Assignment: Quote the text from every one of the entries below word for word, leaving the pictures out of your answer.

Given entries:
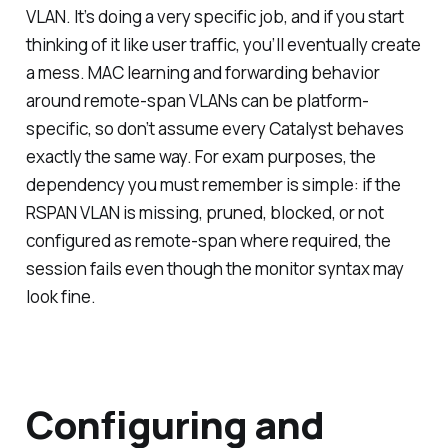
VLAN. It’s doing a very specific job, and if you start
thinking of it like user traffic, you’ll eventually create
a mess. MAC learning and forwarding behavior
around remote-span VLANs can be platform-
specific, so don’t assume every Catalyst behaves
exactly the same way. For exam purposes, the
dependency you must remember is simple: if the
RSPAN VLAN is missing, pruned, blocked, or not
configured as remote-span where required, the
session fails even though the monitor syntax may
look fine.
Configuring and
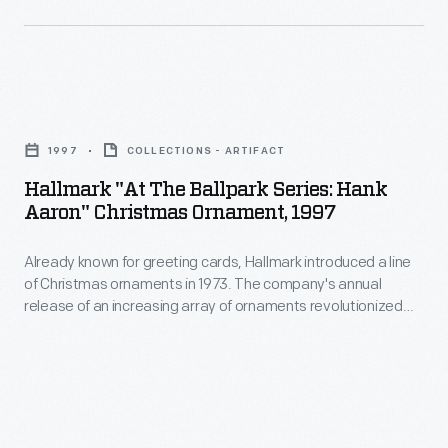
decorating,
introduced
appealing
a
to
line
customers'
Hallmark
of
interest
"At
Christmas
1997
COLLECTIONS - ARTIFACT
in
the
ornaments
Hallmark "At The Ballpark Series: Hank
marking
Ballpark
Aaron" Christmas Ornament, 1997
in
memories
Series:
1973.
and
Already known for greeting cards, Hallmark introduced a line
Hank
The
of Christmas ornaments in 1973. The company's annual
milestones
Aaron"
release of an increasing array of ornaments revolutionized
company's
as
Christmas
Christmas decorating, appealing to customers' interest in
annual
marking memories and milestones as well as expressing
well
Ornament,
one's personality and unique tastes.
release
as
1997
of
expressing
-
an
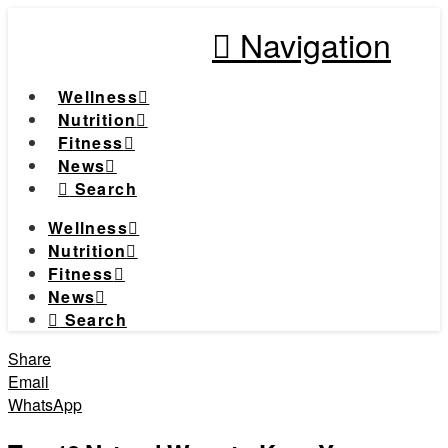
Navigation
Wellness
Nutrition
Fitness
News
Search
Wellness
Nutrition
Fitness
News
Search
Share
Email
WhatsApp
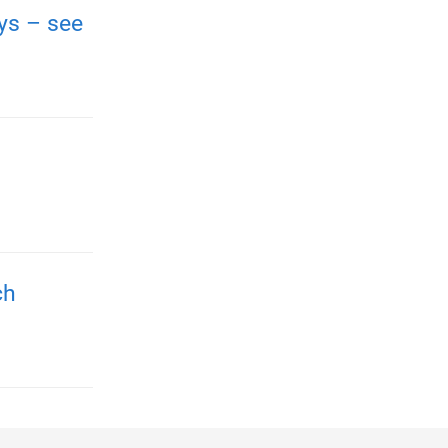
ays – see
ch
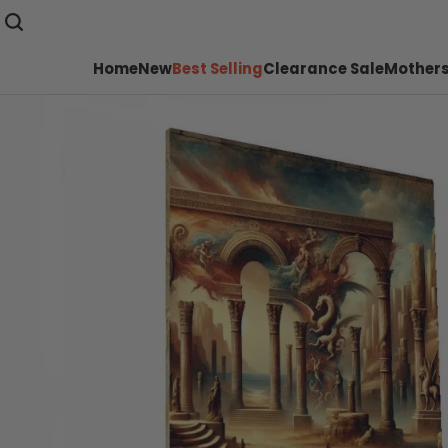
Home
New
Best Selling
Clearance Sale
Mothers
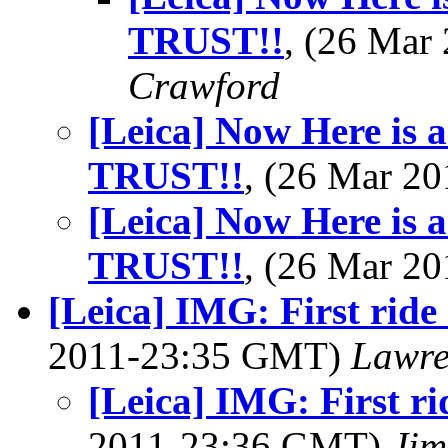
TRUST!!
, (26 Ma
Crawford
[Leica] Now Here is 
TRUST!!
, (26 Mar 2
[Leica] Now Here is 
TRUST!!
, (26 Mar 2
[Leica] IMG: First ride
2011-23:35 GMT)
Lawre
[Leica] IMG: First ri
2011-23:36 GMT)
Jim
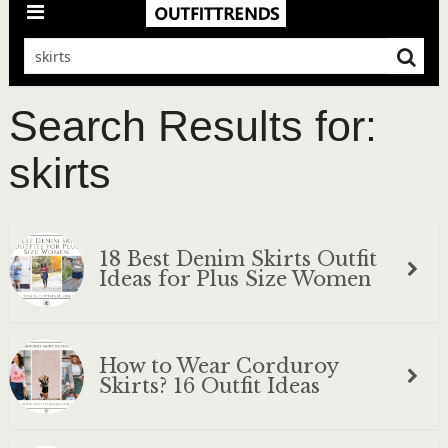
Search Results for:
skirts
18 Best Denim Skirts Outfit
Ideas for Plus Size Women
How to Wear Corduroy
Skirts? 16 Outfit Ideas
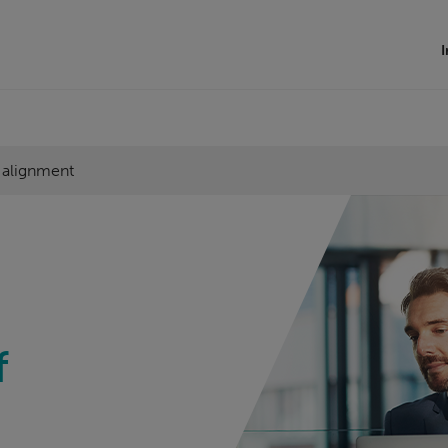
I
l alignment
f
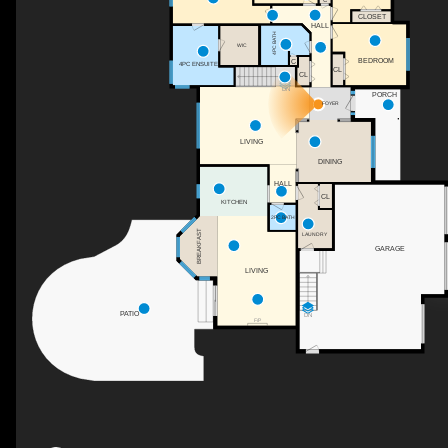
CLOSET
HALL
4PC BATH
WIC
BEDROOM
C
4PC ENSUITE
CL
CL
DN
PORCH
FOYER
LIVING
DINING
HALL
CL
KITCHEN
2PC BATH
BREAKFAST
LAUNDRY
GARAGE
LIVING
PATIO
DN
F/P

Result below:
VLAN. It’s doing a very specific job, and if you start
thinking of it like user traffic, you’ll eventually create
a mess. MAC learning and forwarding behavior
around remote-span VLANs can be platform-
specific, so don’t assume every Catalyst behaves
exactly the same way. For exam purposes, the
dependency you must remember is simple: if the
RSPAN VLAN is missing, pruned, blocked, or not
configured as remote-span where required, the
session fails even though the monitor syntax may
look fine.
Configuring and
decorating,
introduced
appealing
a
to
line
customers'
Hallmark
of
interest
"At
Christmas
1997
COLLECTIONS - ARTIFACT
in
the
ornaments
Hallmark "At The Ballpark Series: Hank
marking
Ballpark
Aaron" Christmas Ornament, 1997
in
memories
Series:
1973.
and
Already known for greeting cards, Hallmark introduced a line
Hank
The
of Christmas ornaments in 1973. The company's annual
milestones
Aaron"
release of an increasing array of ornaments revolutionized
company's
as
Christmas
Christmas decorating, appealing to customers' interest in
annual
marking memories and milestones as well as expressing
well
Ornament,
one's personality and unique tastes.
release
as
1997
of
expressing
-
an
Navigation
Wellness
Nutrition
Fitness
News
Search
Wellness
Nutrition
Fitness
News
Search
Share
Email
WhatsApp
ays – see
ch
Home
New
Best Selling
Clearance Sale
Mothers
TRUST!!
, (26 Ma
Crawford
[Leica] Now Here is 
TRUST!!
, (26 Mar 2
[Leica] Now Here is 
TRUST!!
, (26 Mar 2
[Leica] IMG: First ride
2011-23:35 GMT)
Lawre
[Leica] IMG: First ri
2011-23:36 GMT)
Jim
Search Results for:
skirts
18 Best Denim Skirts Outfit
Ideas for Plus Size Women
How to Wear Corduroy
Skirts? 16 Outfit Ideas
I
l alignment
f
CLOSET
HALL
4PC BATH
WIC
BEDROOM
C
4PC ENSUITE
CL
CL
DN
PORCH
FOYER
LIVING
DINING
HALL
CL
KITCHEN
2PC BATH
BREAKFAST
LAUNDRY
GARAGE
LIVING
PATIO
DN
F/P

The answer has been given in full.